Walter Carson, president of a group called Concerned Citizens of Western Howard, said his members want to protect what they consider "a bit of heaven on earth" by keeping out things either allowed or proposed in county zoning law, like large social gatherings, windmills and cell towers.

Much of their concern is the result of attempts to help people who own farms in agricultural preservation find ancillary ways to boost their incomes and keep the land pristine, but people living in the west often fear weekend weddings or parties allowed on some farms. They urged review of all the issues during the coming General Plan review, which creates a guide for the next decade of county growth.

"The west does not need a skyline dotted with cell and wind towers or crowds at wineries," Carson said. Legislation providing for wineries that could host social events for up to 500 people in county zoning law was tabled last month by the County Council while Ulman works on amendments to limit crowds, and Brenda Stewart, another west county resident, thanked him for that.

Meanwhile Sandra Lutes asked for elimination of a zoning provision that allows "limited outdoor social assemblies" on some preserved farms like the one on Jennings Chapel Road near her.

Mabe Pouncy had a more traditional complaint — that Morgan Station Road where he lives near Lisbon is badly in need of repaving.

He complained of paying "$6,200 a year in property taxes and [looking] at a road that looks like a jigsaw puzzle." Ulman asked county Public Works Director James N. Irvin, who attended the meeting, to speak to Pouncy. Road repaving funds have been severely cut both at the county and state level because of the recession.

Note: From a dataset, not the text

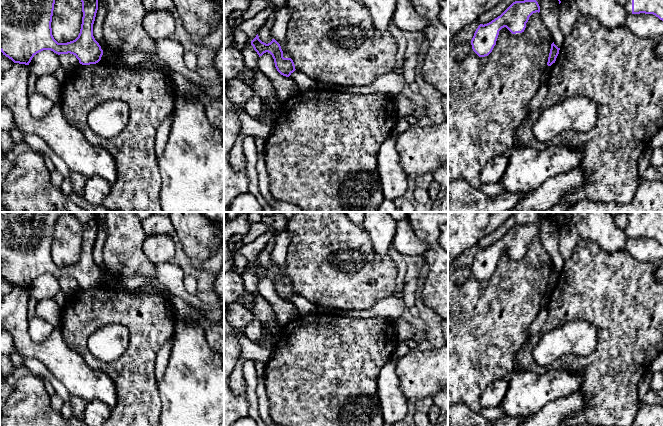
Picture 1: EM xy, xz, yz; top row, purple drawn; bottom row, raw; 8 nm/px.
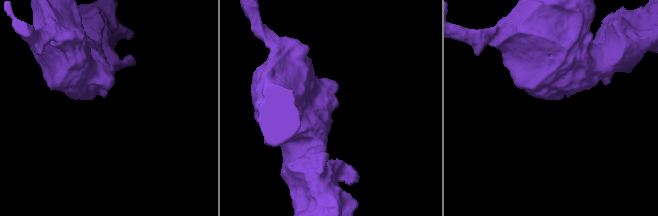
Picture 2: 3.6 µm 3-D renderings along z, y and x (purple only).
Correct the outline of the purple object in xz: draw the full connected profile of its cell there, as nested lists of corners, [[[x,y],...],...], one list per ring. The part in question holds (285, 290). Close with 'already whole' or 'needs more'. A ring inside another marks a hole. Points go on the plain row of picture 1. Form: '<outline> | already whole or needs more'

Stuart Kohn of North Laurel, a crusader against long waits in Howard County General Hospital's emergency room, came to thank Ulman for paying attention to the problem, which is now improved, he said. He urged again that access to medical facilities be considered as part of the county's system of growth control laws.

Ulman said response times for county firefighters responding to medical emergencies are down on average by one minute 30 seconds, and he said new fire stations planned for Glenwood, Savage and Jessup will help more.

"We know if we do what we can do, we can save lives," he said.